Issue #4, the Square issue, was printed at Chicago Books, started by Conrad Gleber, the offset instructor at SAIC. I was told repeatedly that it was NOT "a" Chicago book. Some pages were actually printed by the artists, more scrupulous artisans than I: Miles DeCoster, Rebecca Michaels, Tom Broderick. They were then bound with the rest. The issue was designed to fit in a plastic bag meant for 7" records, bought at Wax Trax, a store that moved here from Denver and made a business of catering to things punk. It was exhibited at Franklin Furnace, the first time anything like that had happened. My roommate at the time was Jim Brinsfield, who became a valued contributor. That party had three bands, in a space on Wacker along the river, and I charged $1 or facsimile thereof.

The next issue was called "Win, Lose Or Draw," and featured some of the most beautiful contributions to date, including new Stare stalwarts Austé, Alex Wald, Jean Patterson (soon to be Riordan), as well as Karl Wirsum and Seymour Rosofsky, and none other than Lee Godie, (who was delighted to be in magazine, although she was probably imagining something more like Interview).
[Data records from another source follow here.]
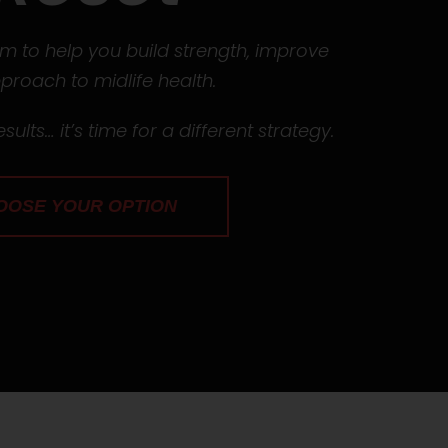
 to help you build strength, improve
roach to midlife health.
sults… it’s time for a different strategy.
OOSE YOUR OPTION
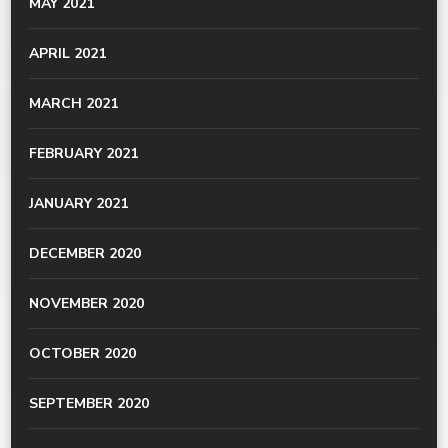
MAY 2021
APRIL 2021
MARCH 2021
FEBRUARY 2021
JANUARY 2021
DECEMBER 2020
NOVEMBER 2020
OCTOBER 2020
SEPTEMBER 2020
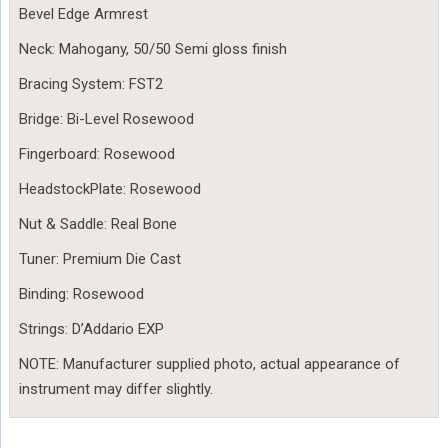
Bevel Edge Armrest
Neck: Mahogany, 50/50 Semi gloss finish
Bracing System: FST2
Bridge: Bi-Level Rosewood
Fingerboard: Rosewood
HeadstockPlate: Rosewood
Nut & Saddle: Real Bone
Tuner: Premium Die Cast
Binding: Rosewood
Strings: D’Addario EXP
NOTE: Manufacturer supplied photo, actual appearance of
instrument may differ slightly.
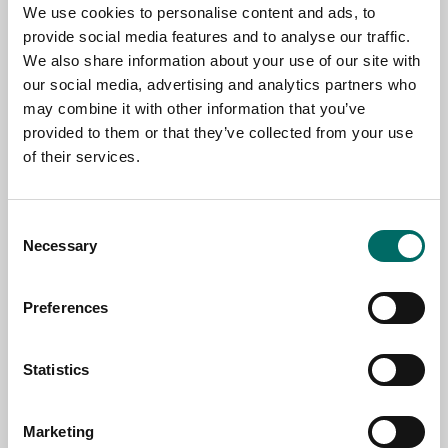
We use cookies to personalise content and ads, to
TOPIC
provide social media features and to analyse our traffic.
We also share information about your use of our site with
our social media, advertising and analytics partners who
NAME
may combine it with other information that you’ve
provided to them or that they’ve collected from your use
of their services.
EMAIL
Consent
Necessary
Selection
SELECT COUNTRY
Preferences
MESSAGE (written in english)
Statistics
Marketing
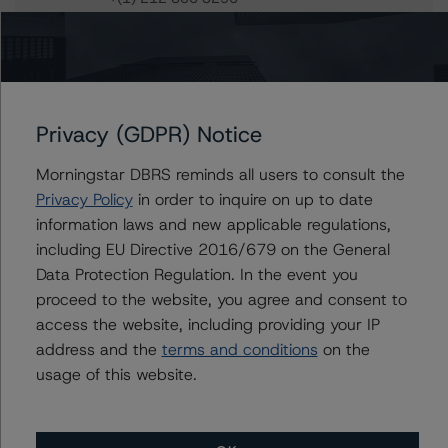
dominic.rica@morningstar.com
Kathleen Tillwitz
Managing Director - US Structured Finance
Ratings, Operational Risk
+(1) 212 806 3265
Privacy (GDPR) Notice
kathleen.tillwitz@morningstar.com
Morningstar DBRS reminds all users to consult the
Privacy Policy
in order to inquire on up to date
information laws and new applicable regulations,
Further Inquiries
including EU Directive 2016/679 on the General
Data Protection Regulation. In the event you
proceed to the website, you agree and consent to
To speak to members of our Business Development or
Media Relations teams, please click
here
for more
access the website, including providing your IP
information.
address and the
terms and conditions
on the
usage of this website.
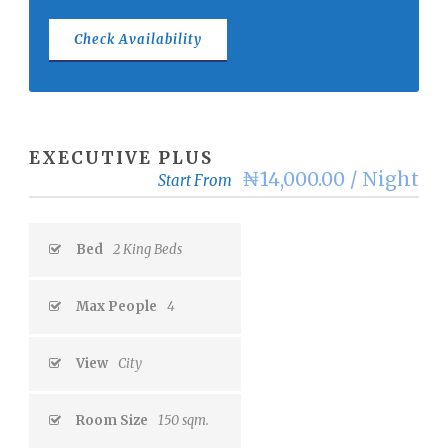
EXECUTIVE PLUS
₦14,000.00 / Night
Start From
Bed
2 King Beds
Max People
4
View
City
Room Size
150 sqm.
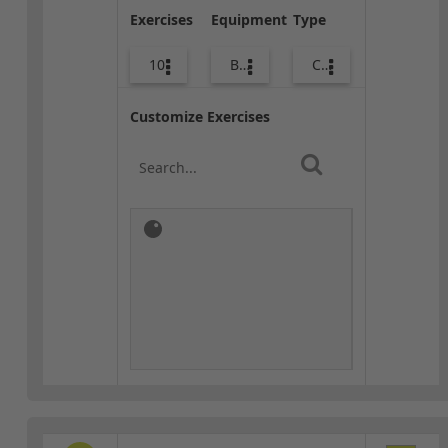
Exercises
Equipment
Type
10
Bags
Core / Cool-down
Customize Exercises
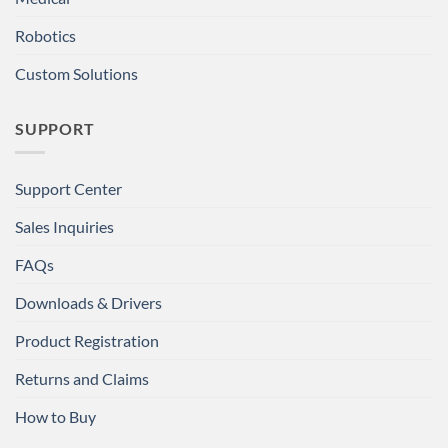
Robotics
Custom Solutions
SUPPORT
Support Center
Sales Inquiries
FAQs
Downloads & Drivers
Product Registration
Returns and Claims
How to Buy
This issue was printed in two or three different places and bound with a report cover.

In 1980, in addition to issue #6, I published the first poetry book by Jerome Sala, Spaz Attack, which launched at the Moss Club upstairs of Randolph Street gallery. And I put on the exhibit Mystery at West Hubbard Gallery, along with a printed catalog. I upped the edition of Stare to 500, which proved greater than the demand. It was all printed at my insurance company job, but the press quality was spotty. For the next three years I did one issue per year, printed in part by contributor (and much better pressman) Tom Broderick. Issue #8 and #9 were Bookspace publications, in that grant funds paid for expenses and distribution was organized for the first time. Eight years later I did Issue #10 at the SAIC offset shop, now much improved since the '70s. It appeared the same month that the first webpage went up on the internet. When that blows over, Stare will be back.

The Recombinant Stare exhibit will be accompanied by a print release of the same name (see cover above). The publication, called by Riordan a "sawed-off Stare," is a retrospective including past contributors as well as artists in the exhibit. Work includes an essay by James Yood, writing by Jim Feast, and artwork by Ric Heitzman, Doug Huston, Charlie Thorne, Mary Lou Zelazny and others.

The opening reception will be Saturday, Aug. 30, from 6-9pm at Spudnik Press, 1821 W. Hubbard. The exhibit runs through Sept. 30 in The Annex at Spudnik Press. Gallery hours are Tuesday through Friday, noon to 5pm, or by appointment.